The agency overseeing the National Disability Insurance Scheme has spent almost $30 million on consultants in just two years.
Figures reveal the National Disability Insurance Agency (NDIA) signed more than 100 new contracts with external advisors in the two years before its bungled full scheme launch in July 2016.
The NDIA paid the contractors $15.7 million in the 2015-16 financial year, and $12.3 million the previous year.
Data for the latest financial year is not yet available, but a string of external reports have been commissioned during the period.
Labor's social services spokeswoman Jenny Macklin said decisions, and not more evaluations, were needed.
"The Turnbull Government is wasting money on endless reviews and consultancies rather than fixing the problems in the National Disability Insurance Scheme," she told the ABC.
"It's too important to have endless reviews and millions of dollars wasted.
"Get some decisions made, show some leadership, and fix the problems."
Series of reviews launched
During the two-year period, reports were delivered on the department's employment policies, along with on the structure of its board.
The Commonwealth more recently paid multinational firm PricewaterhouseCoopers (PwC) more than $350,000 to review the computer system meltdown that ruined the NDIS's nationwide launch.
Reviews have also recently been launched into its internal complaints procedure, and into how much disability service providers get paid.
The agency spent just $4.7 million on consultants in 2013-14.

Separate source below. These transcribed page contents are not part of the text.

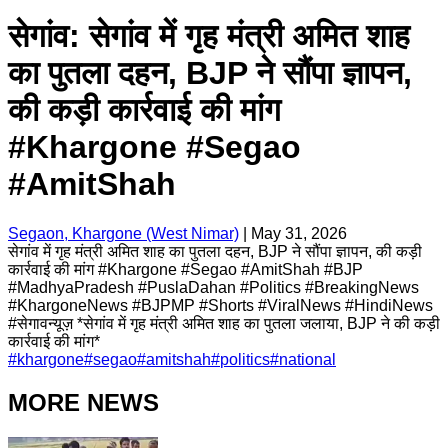
सेगांव: सेगांव में गृह मंत्री अमित शाह
का पुतला दहन, BJP ने सौंपा ज्ञापन,
की कड़ी कार्रवाई की मांग
#Khargone #Segao
#AmitShah
Segaon, Khargone (West Nimar)
|
May 31, 2026
सेगांव में गृह मंत्री अमित शाह का पुतला दहन, BJP ने सौंपा ज्ञापन, की कड़ी
कार्रवाई की मांग #Khargone #Segao #AmitShah #BJP
#MadhyaPradesh #PuslaDahan #Politics #BreakingNews
#KhargoneNews #BJPMP #Shorts #ViralNews #HindiNews
#सेगावन्यूज़ *सेगांव में गृह मंत्री अमित शाह का पुतला जलाया, BJP ने की कड़ी
कार्रवाई की मांग*
#
khargone
#
segao
#
amitshah
#
politics
#
national
MORE NEWS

The NDIA was contacted for comment.
The revelation comes a week after the ABC revealed the agency's bold foray into artificial intelligence had stalled.
The so-called "Nadia project" aims to help people navigate the NDIS through a virtual assistant.
The Nadia project has so far cost more than $3.5 million but key landmarks have been missed and insiders fear it has been sidelined by the Government, after the Census IT meltdown and Centrelink 'robo-debt' controversy.